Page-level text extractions

__________

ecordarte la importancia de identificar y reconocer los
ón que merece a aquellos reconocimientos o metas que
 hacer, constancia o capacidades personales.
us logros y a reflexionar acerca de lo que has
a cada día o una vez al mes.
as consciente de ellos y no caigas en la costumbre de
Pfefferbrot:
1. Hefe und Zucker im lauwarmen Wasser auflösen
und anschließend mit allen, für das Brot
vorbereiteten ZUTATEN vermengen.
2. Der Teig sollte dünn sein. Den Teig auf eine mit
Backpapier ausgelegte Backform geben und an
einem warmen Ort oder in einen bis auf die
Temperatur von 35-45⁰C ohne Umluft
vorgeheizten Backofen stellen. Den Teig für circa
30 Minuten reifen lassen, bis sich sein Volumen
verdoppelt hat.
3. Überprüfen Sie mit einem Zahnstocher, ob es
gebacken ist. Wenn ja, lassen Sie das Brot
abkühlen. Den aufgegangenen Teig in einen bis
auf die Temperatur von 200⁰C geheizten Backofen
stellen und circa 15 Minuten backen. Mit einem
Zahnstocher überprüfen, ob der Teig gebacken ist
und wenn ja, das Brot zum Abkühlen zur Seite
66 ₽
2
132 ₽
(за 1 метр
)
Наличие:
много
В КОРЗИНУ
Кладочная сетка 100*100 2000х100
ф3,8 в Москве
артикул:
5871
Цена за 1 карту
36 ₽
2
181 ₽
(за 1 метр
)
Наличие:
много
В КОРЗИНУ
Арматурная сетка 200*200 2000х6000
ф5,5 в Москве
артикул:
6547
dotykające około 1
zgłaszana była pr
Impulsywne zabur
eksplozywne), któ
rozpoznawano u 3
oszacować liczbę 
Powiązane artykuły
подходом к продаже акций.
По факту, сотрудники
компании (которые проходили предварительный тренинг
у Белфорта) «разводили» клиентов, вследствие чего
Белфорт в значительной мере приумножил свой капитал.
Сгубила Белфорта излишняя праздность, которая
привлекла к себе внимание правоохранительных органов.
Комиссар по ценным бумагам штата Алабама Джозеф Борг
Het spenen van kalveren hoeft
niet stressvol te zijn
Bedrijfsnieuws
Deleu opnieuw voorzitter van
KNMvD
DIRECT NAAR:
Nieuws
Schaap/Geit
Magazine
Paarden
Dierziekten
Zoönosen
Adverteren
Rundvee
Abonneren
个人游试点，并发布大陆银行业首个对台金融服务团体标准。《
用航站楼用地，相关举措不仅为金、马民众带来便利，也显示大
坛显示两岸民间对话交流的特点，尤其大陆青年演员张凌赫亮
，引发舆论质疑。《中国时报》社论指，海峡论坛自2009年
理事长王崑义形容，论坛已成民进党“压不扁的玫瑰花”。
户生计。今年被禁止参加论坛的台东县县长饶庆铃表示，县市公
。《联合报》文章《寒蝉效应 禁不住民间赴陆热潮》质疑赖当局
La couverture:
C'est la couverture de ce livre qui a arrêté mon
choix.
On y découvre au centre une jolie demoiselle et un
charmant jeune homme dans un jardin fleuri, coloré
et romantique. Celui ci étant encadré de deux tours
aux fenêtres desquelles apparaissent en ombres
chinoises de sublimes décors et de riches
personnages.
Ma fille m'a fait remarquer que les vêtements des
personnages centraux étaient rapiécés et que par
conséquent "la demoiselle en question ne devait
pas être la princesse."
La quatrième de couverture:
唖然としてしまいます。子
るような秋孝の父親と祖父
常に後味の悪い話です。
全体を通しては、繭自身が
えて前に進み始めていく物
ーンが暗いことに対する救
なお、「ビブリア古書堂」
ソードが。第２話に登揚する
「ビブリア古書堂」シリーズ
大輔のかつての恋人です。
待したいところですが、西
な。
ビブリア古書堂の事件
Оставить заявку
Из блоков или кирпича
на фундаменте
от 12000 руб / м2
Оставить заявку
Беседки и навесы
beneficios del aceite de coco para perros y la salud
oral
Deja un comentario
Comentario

__________

**Work required:**
Count the lines in the records above that contain the string "demoiselle", treating uppercase and lowercase as different, and give only the number.

**Answer for the task:**
2